EL PATERO DEL SÁBADO

Marzo, por Álvaro Rodríguez del Moral

La Semana Santa es el fin del peregrinaje interior que nos hiere a la vez que crecen la luz y la tibieza

Tulipas encendidas en una iglesia de Córdoba Valerio Merino

Álvaro Rodríguez del Moral

Bastó subir a la azotea en una tarde de lluvia amenazante para saber que todo volvía a empezar. Fue un ventarrón fresco; un retablo cárdeno de nubes altas; los vencejos remotos; el fragor sordo de la ciudad intramuros… Nos situaron en otro tiempo, seguramente en otro lugar, en el tacto de otras manos y asomados al balcón de nuestra vida... Nos volvió a enseñar esa senda, mil veces caminada, que nos conduce a lo que un día fuimos.

La Semana Santa vuelve a erigirse en esa meta idealizada que queremos demorar. Se convierte en el fin de un peregrinaje interior que, sin quererlo, nos hiere a la vez que crecen la luz y la tibieza; que nos interroga mientras aguardamos el estallido de esa primavera plena que, sin saber por qué, nos sumergirá en una íntima melancolía.

La meta de este camino está a dos pasos pero vuelve a desdibujarse en los adoquines empapados y el serrín de los canceles. Pronto se desvelará el oro de los canastos y se elevarán los palios en el secreto de los templos. Pero una cosa es lo que se vive y otra lo que se recuerda. El viaje de la memoria sigue otros caminos que se pierden en el olor del azahar mojado que evoca aquellas ilusiones chiquitas que cabían enteras en una túnica blanca y diminuta, mil y una veces probada en el espejo del cuarto grande; siempre a hurtadillas de los mayores.

No se trata de lamentar la llegada del final de lo que aún ni ha comenzado. Pero más allá de ese vértigo de lo irreversible se esconden otros miedos, otras certezas irrevocables embadurnadas de la ceniza que inauguró la Cuaresma ; cubiertas con el velo morado que empañaba las viejas cruces alzadas y los altares. Buscamos en la Semana Santa y en las esquinas de este tiempo hermoso la felicidad y la plenitud que sentimos cuando éramos súbditos de la patria antigua de la niñez.
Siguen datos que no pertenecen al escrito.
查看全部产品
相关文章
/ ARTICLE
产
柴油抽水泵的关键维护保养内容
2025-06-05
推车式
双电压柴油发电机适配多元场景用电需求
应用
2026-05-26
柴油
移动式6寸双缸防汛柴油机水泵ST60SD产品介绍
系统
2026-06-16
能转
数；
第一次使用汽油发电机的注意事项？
Es el regreso a la Edad de Oro : un nuevo viaje a la mítica Ítaca que emprendemos sabiendo, sin reconocerlo, que sólo alcanzaremos las puertas de aquel paraíso interior que vosotros y yo tan bien conocimos. La Semana Santa y el zaguán de la espera es territorio de la memoria, pero también de esa extraña desolación que nos arranca lágrimas mientras estalla la primavera, calienta el primer sol de marzo y otros están hablando de gozo.